買手社長は、M&A後も売手社長の継続勤務を希望し、売手社長が希望している年間報酬は現在の役員報酬にくわえて業績に連動したインセンティブを提案し、売手社長も了承している。
そして、トップ面談から約1ヵ月というスピードで調印式を迎えた。売手社長はすがすがしい表情で臨んだ。「最初はうちのような小さい会社を買う企業なんて現れるのだろうかと半信半疑で、M&Aなど無茶だと思っていた。時間はかかったが、こうして買手社長と出会うことができてうれしい。印刷業界はペーパーレス化、デジタル化の時代の変化を受けて縮小していくほかないと考えていたが、買手社長と話していると、まだまだできることがたくさんあると希望をもつことができる。会社と従業員、その家族をどうしても守りたかったのでよい決断ができたと感じている」。調印式での言葉である。

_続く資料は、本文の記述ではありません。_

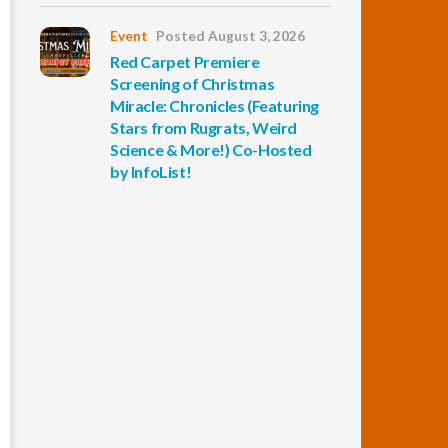
Event
Posted August 3, 2026
Red Carpet Premiere
Screening of Christmas
Miracle: Chronicles (Featuring
Stars from Rugrats, Weird
Science & More!) Co-Hosted
by InfoList!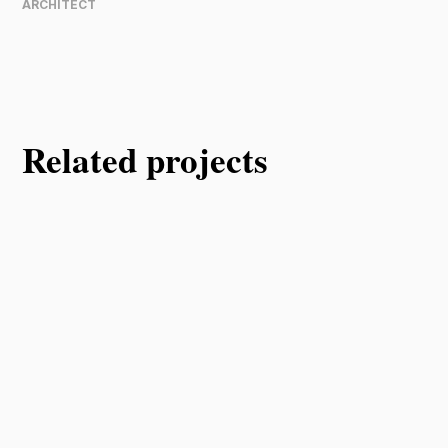
ARCHITECT
Related projects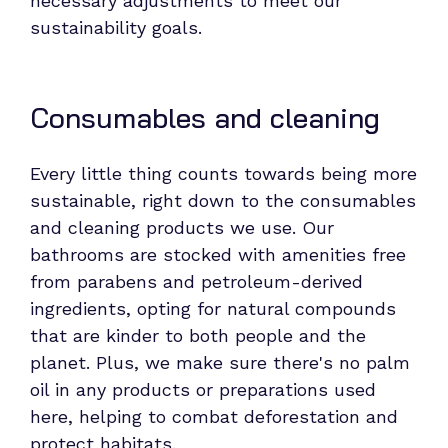
necessary adjustments to meet our
sustainability goals.
Consumables and cleaning
Every little thing counts towards being more
sustainable, right down to the consumables
and cleaning products we use. Our
bathrooms are stocked with amenities free
from parabens and petroleum-derived
ingredients, opting for natural compounds
that are kinder to both people and the
planet. Plus, we make sure there's no palm
oil in any products or preparations used
here, helping to combat deforestation and
protect habitats.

のちに売手社長から「買い手候補が見つからなかったため半ば諦めていたのだ」と聞いた。仲介締結から調印式まで1年半も経ってしまった。その間、社長はどのような思いで過ごされていたのかと思うと、言葉にならない。社長の不安に寄り添っていると思っていたが、不安な気持ちが大きかったことについては反省点として今後も胸に留めておきたい。
M&Aは買手候補がなかなか現れなかったとしても、急に現れてトントン拍子に話が進むことも少なくない。まさにご縁なのだ。